关于肾细胞癌(RCC)患者骨髓来源的抑制性细胞(MDSC)亚群与各种趋化因子之间的关联,以及将MDSC吸引至肿瘤实质的因素,目前所知甚少。我们分析了48例RCC患者在肾切除术中从肿瘤实质和外周血中分离出的多形核MDSC(PMN-MDSC)、单核细胞MDSC(M-MDSC)和未成熟MDSC(I-MDSC)。我们分析了白细胞介素1β(IL1β)、白细胞介素8(IL8)、CXC趋化因子配体5(CXCL5)、巨噬细胞炎性蛋白-1α(Mip-1α)、单核细胞趋化蛋白-1(MCP-1)和调节激活正常T细胞表达和分泌因子(Rantes)的水平。此外,我们在Renca小鼠模型中进行实验,以评估CXCR2与抗程序性死亡蛋白1(anti-PD1)之间的治疗协同作用,并阐明IL1β阻断对MDSC的影响。肿瘤实质中的PMN-MDSC与IL1β、IL8、CXCL5和Mip-1α呈正相关,I-MDSC与IL8和CXCL5相关。此外,外周血PMN-MDSC与肿瘤分级相关。
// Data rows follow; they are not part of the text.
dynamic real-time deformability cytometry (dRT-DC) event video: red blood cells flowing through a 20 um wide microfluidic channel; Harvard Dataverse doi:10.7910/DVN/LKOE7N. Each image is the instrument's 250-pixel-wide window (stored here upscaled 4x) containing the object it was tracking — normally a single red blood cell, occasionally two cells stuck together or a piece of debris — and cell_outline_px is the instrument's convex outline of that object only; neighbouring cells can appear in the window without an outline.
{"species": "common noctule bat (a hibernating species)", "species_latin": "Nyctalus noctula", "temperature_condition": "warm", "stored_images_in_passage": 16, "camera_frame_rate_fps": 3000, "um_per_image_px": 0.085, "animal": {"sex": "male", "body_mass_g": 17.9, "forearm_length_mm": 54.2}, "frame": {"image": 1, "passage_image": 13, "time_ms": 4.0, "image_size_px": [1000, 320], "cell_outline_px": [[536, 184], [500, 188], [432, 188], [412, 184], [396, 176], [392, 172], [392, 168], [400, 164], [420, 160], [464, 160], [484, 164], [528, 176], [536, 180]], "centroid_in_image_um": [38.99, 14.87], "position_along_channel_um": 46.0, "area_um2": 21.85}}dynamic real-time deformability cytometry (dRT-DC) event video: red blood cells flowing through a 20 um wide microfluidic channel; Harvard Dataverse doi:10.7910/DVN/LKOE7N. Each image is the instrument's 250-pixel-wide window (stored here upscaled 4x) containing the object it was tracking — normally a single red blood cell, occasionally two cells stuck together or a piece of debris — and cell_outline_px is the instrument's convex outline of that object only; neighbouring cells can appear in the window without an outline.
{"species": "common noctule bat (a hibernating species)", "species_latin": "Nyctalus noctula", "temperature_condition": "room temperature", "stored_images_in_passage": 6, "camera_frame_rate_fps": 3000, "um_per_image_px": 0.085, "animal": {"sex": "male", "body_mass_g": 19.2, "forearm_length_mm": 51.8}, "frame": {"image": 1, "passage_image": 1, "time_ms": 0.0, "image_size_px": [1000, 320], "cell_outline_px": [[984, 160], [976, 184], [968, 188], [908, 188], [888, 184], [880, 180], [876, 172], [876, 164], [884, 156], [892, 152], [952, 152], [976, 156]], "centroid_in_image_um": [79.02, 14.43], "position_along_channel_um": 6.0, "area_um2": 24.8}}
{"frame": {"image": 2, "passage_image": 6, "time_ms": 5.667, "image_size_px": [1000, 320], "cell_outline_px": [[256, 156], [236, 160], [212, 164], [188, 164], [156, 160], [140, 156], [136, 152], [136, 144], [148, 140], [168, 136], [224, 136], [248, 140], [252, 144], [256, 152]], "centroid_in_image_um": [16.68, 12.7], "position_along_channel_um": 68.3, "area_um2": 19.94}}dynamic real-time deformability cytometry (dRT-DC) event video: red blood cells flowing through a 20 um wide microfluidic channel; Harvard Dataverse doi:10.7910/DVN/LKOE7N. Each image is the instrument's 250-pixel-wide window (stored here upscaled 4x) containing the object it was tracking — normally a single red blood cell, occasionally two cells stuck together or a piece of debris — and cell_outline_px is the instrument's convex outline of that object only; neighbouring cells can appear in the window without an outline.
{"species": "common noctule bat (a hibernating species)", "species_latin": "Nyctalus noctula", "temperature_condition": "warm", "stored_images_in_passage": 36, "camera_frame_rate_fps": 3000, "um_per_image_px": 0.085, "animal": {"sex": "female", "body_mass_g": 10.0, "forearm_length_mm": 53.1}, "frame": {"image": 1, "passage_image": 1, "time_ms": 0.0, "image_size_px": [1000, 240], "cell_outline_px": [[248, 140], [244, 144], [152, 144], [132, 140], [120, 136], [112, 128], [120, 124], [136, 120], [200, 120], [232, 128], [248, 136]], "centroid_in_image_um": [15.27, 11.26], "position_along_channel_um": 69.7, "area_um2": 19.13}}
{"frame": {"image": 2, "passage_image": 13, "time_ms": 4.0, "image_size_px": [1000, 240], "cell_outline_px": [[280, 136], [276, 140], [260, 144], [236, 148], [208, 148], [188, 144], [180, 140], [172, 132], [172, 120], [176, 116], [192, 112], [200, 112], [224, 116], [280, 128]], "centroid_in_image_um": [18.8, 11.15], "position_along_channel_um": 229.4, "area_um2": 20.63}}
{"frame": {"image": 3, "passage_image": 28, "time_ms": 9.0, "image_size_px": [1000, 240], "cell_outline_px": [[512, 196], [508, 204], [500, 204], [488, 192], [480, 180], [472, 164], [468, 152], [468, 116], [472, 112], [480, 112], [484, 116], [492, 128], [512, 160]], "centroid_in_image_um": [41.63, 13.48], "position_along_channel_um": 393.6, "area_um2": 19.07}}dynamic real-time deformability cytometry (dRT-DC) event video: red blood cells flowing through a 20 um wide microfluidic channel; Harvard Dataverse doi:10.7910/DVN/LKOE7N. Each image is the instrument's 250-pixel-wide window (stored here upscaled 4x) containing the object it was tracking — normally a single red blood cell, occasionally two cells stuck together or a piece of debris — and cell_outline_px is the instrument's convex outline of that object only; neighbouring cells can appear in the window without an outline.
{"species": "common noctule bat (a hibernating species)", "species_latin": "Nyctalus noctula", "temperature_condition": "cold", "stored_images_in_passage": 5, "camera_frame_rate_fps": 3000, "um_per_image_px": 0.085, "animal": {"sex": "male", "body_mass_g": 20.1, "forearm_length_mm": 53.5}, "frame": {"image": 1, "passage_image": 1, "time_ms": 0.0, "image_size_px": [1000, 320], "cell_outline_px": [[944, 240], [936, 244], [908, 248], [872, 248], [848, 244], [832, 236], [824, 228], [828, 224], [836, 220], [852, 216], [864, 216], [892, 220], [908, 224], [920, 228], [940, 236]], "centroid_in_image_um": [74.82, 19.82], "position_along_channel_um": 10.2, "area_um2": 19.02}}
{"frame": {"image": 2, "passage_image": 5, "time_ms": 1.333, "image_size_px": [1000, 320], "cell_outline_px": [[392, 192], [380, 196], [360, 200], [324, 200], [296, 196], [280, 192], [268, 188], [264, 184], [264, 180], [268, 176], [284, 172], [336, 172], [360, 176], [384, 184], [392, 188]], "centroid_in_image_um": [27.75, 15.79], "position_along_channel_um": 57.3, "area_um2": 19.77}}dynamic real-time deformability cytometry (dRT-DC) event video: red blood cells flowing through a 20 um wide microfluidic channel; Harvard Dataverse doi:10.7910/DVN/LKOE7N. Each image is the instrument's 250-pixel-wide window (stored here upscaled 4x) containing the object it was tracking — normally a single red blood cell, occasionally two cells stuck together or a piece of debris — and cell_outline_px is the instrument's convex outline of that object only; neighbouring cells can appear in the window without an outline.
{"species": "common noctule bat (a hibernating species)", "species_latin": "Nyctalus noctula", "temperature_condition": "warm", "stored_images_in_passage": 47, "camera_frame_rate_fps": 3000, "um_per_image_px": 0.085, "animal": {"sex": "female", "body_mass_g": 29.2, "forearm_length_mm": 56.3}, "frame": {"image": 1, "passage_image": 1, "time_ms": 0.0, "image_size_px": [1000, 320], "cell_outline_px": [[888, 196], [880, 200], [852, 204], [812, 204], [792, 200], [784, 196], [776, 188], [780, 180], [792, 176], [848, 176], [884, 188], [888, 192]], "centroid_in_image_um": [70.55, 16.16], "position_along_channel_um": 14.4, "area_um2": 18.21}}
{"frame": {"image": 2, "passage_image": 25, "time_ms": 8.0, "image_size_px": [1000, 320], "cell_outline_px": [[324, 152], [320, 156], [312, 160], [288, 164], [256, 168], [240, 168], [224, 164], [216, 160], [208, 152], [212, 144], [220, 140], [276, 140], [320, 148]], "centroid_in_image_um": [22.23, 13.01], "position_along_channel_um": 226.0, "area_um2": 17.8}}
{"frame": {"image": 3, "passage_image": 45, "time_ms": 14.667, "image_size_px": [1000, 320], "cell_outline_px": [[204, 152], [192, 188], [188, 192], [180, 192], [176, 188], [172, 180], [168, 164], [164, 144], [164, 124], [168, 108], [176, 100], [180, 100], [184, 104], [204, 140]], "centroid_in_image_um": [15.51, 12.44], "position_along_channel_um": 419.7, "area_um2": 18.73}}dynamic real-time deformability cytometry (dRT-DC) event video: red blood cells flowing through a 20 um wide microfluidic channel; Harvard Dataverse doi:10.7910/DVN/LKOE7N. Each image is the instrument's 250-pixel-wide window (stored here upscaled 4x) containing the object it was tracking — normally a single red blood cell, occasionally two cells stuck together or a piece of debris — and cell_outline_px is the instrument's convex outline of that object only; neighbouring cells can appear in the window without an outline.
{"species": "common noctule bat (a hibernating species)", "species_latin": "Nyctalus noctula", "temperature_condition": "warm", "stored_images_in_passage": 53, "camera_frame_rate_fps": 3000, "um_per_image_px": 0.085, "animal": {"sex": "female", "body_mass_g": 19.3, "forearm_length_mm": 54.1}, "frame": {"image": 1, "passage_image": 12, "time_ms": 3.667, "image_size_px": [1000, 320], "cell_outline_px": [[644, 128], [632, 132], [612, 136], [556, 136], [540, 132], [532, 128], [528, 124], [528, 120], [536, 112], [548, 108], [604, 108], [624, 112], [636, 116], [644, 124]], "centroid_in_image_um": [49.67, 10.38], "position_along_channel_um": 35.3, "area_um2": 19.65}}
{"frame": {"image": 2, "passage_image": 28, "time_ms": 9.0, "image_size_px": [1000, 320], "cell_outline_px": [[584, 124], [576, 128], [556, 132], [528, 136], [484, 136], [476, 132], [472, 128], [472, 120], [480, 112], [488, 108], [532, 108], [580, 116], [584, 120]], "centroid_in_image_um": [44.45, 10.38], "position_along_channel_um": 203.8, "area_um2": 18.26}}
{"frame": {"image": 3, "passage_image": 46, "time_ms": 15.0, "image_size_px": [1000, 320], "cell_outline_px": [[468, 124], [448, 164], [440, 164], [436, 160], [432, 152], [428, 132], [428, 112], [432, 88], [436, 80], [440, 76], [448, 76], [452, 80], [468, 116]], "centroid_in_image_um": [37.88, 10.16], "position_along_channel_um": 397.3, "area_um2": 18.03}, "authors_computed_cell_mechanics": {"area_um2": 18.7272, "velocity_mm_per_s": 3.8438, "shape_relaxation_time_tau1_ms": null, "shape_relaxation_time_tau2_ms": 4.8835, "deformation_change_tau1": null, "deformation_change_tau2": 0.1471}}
鉴于PMN-MDSC表达CXCR2,且肿瘤实质中的PMN-MDSC与IL8和CXCL5相关,我们评估了单独或联合抗PD1阻断CXCR2的反应。联合治疗可减轻肿瘤重量,并增强CD4和CD8 T细胞浸润。此外,抗IL1β可减少外周血中的PMN-MDSC和M-MDSC、肿瘤中的PMN-MDSC以及外周血中的CXCL5和角质形成细胞趋化因子(KC)。抗IL1β还可延缓肿瘤生长。肿瘤实质中的PMN-MDSC与IL1β、IL8、CXCL5和Mip-1α呈正相关,表明它们可能将PMN-MDSC吸引至肿瘤中。外周血PMN-MDSC与肿瘤分级相关,提示其具有预后意义。在Renca小鼠模型中,抗CXCR2和抗PD1协同作用可减轻肿瘤重量,并增强CD4和CD8 T细胞浸润,表明CXCR2 PMN-MDSC在降低抗PD1抗体活性方面很重要。最后,抗IL1β可减少MDSC并延缓肿瘤生长,提示其可能是抑制MDSC的潜在靶点。